I've nicked the illustration above from an online costume site, where it's advertised as "Rasta Mon Costume. This costume represents the carefree life-style of the Carribean Islands Mon!". I've looked through the site, and although there are plenty of costumes with some sort of parody intent directed at the hip-hop lifestyle, there are none that directly portray African Americans as an ethnic group in this way. Because that, of course, would be blackface.

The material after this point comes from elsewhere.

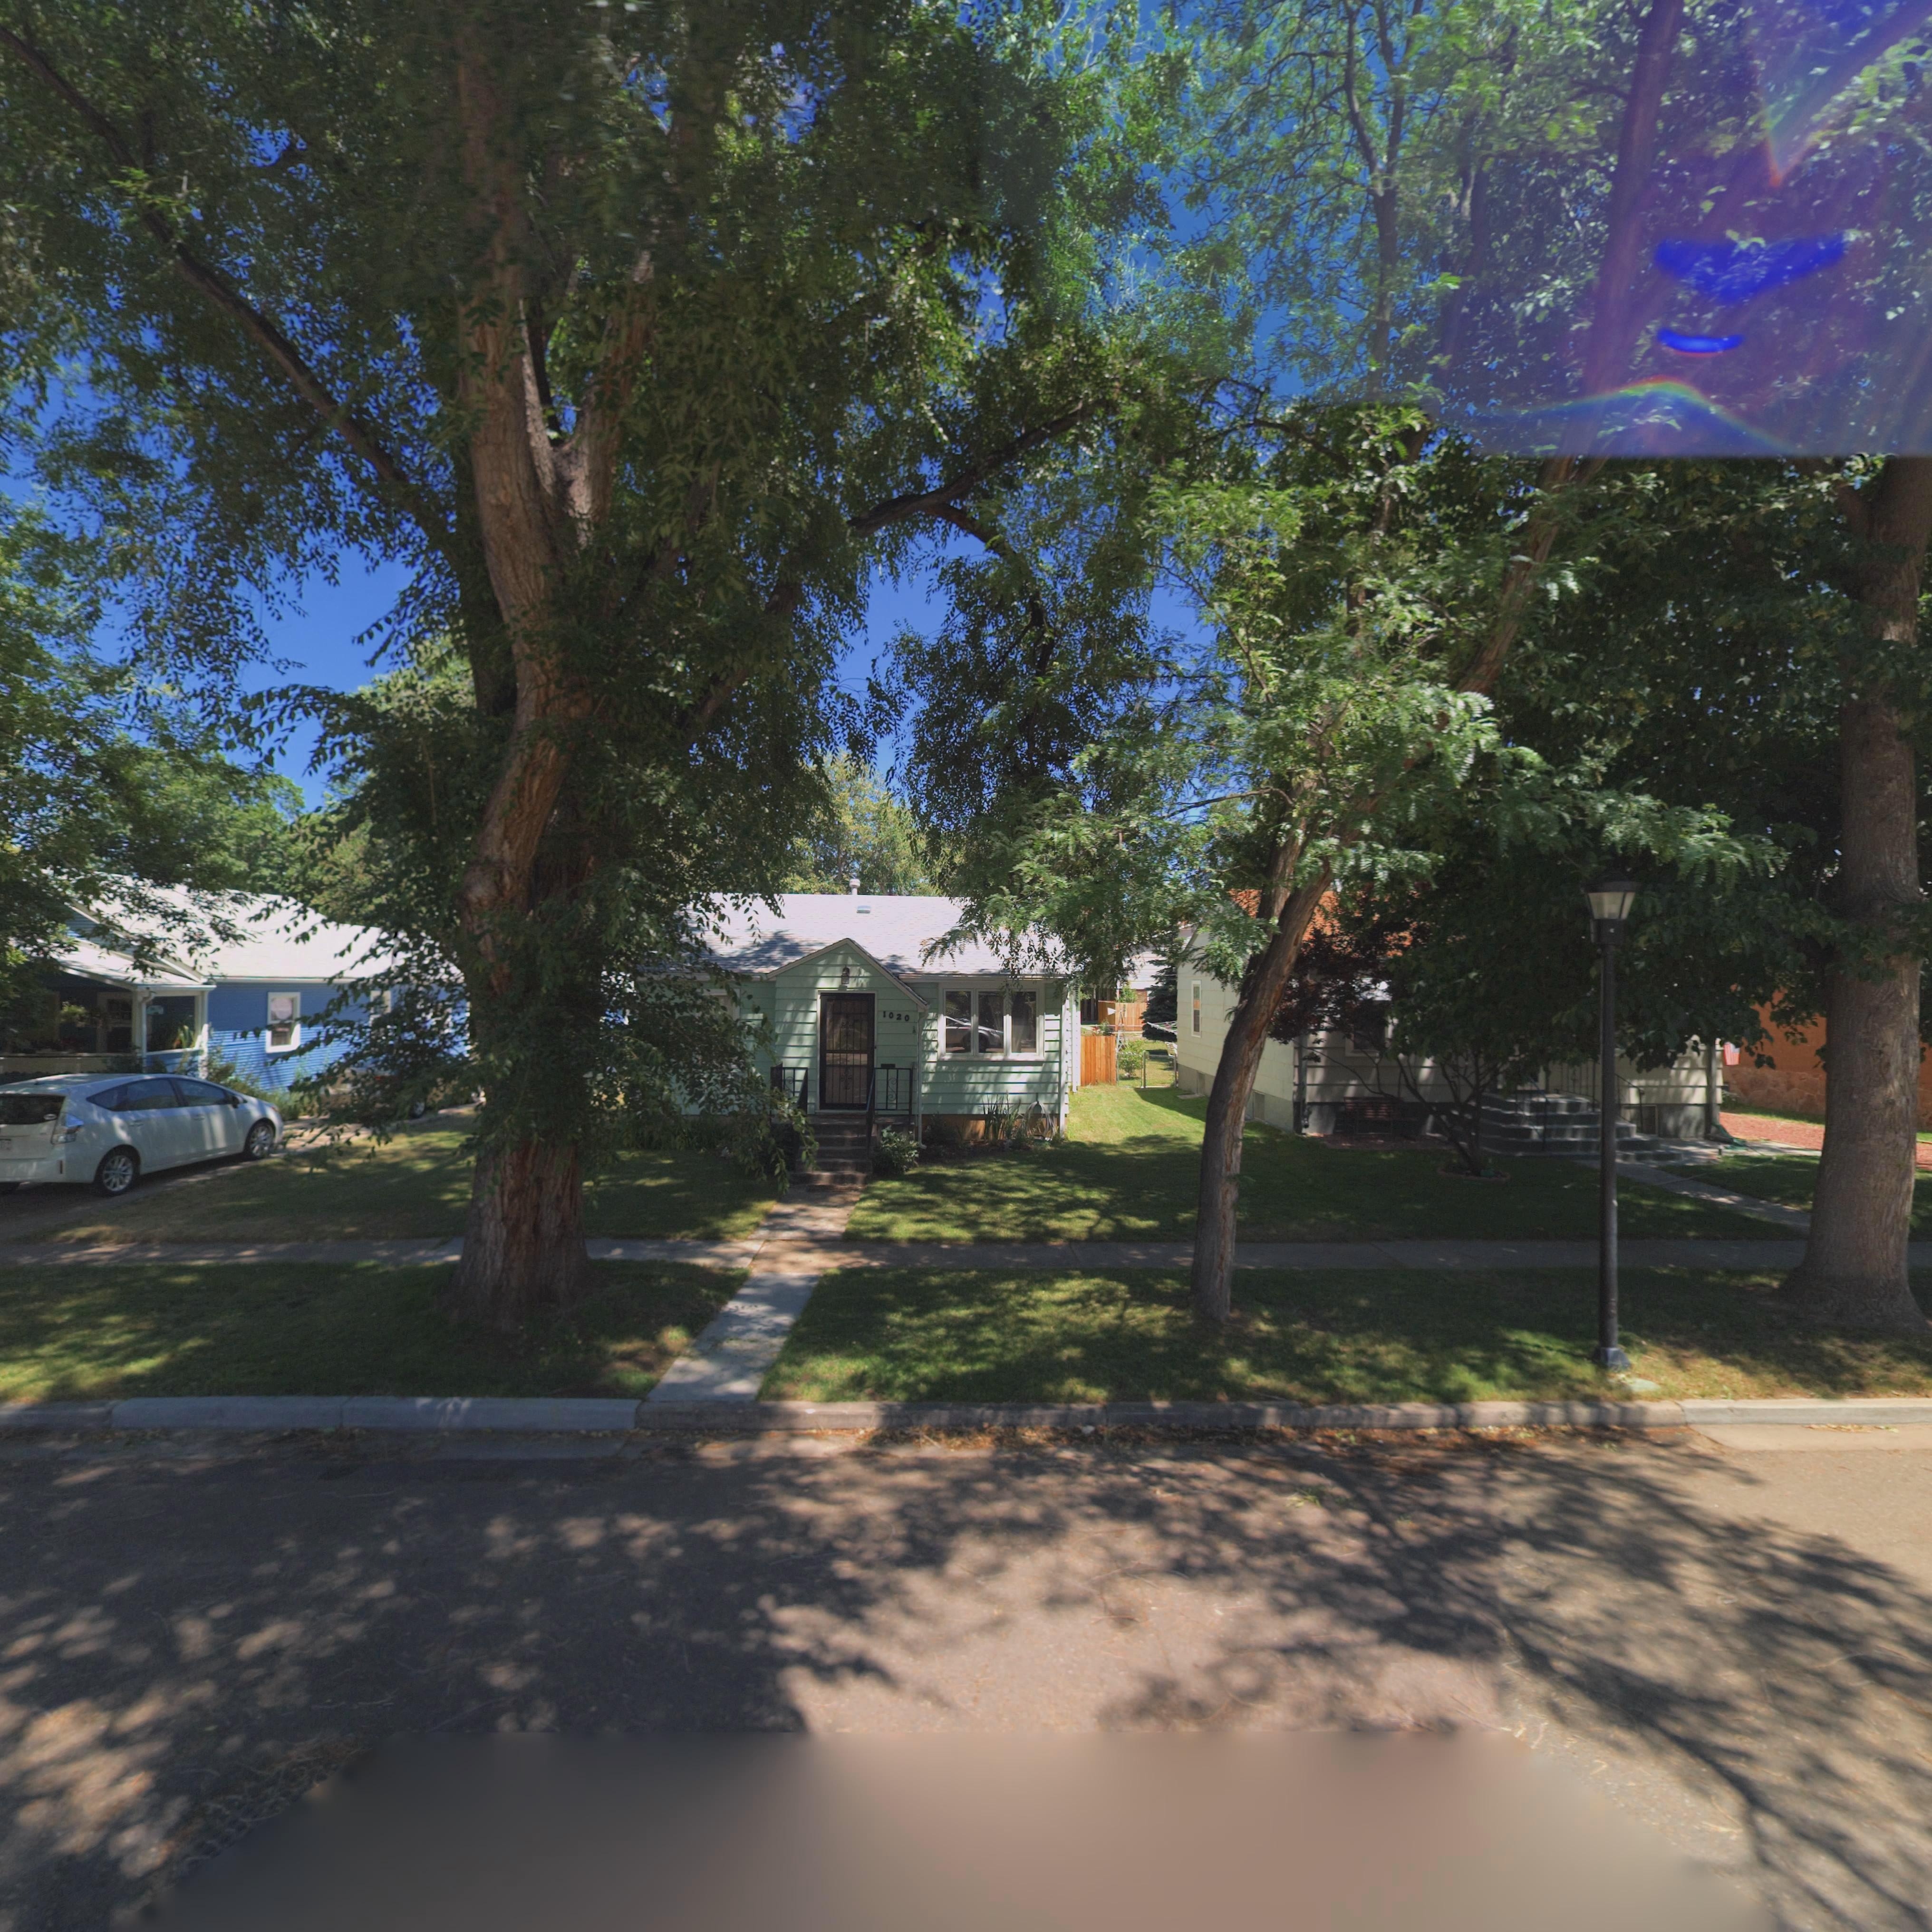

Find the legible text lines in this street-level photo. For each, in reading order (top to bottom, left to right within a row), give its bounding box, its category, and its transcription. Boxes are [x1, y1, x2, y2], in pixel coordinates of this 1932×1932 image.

[882, 1009, 910, 1022] StreetNumber: 1020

I realise the historical and activistically racist context to this discrepancy. But surely, at the base of it, the problem is exactly the same. The blackface performer perpetuates an extremely simplified stereotype with strong negative or servile implications. He pretends to be an oppressed person in order to mock. The oppressed people are denied the custody of their own culture and the voice, they are spoken for by a grossly simplified parody of themselves, often for bigoted purposes.

And yet, dressing as a "Jamaican" in this way seems perfectly okay with most people. I've got enough issues, lord knows, with trustafarianism and middle-class white rappers as well, but at least they're trying to be something, not ironically mocking subalterns from a position of privilege. I cringe when I see stuff like this:

(via) What are Diplo and Switch thinking? Seriously? Having Andy Milonakis come in and do a perfectly ridiculous number in a faux-Demarco manner, cynically ridiculing the current style of dancehall and some sort of mystical, generalised-exotic voodoo bullshit? Exaggerating all the negative aspects, the violence and the drugs? Blabbing on about "pussy" in a manner which in the class/racial context comes accross as sexist in the extreme?

I can understand a desire (however warped it is) to want to be Jamaican or to want to act authentically so. But that isn't the case here at all. For me, when it comes to putting down Jamaicans by imitating them stereotypically - whether in costume or in music - there's really only one word for it.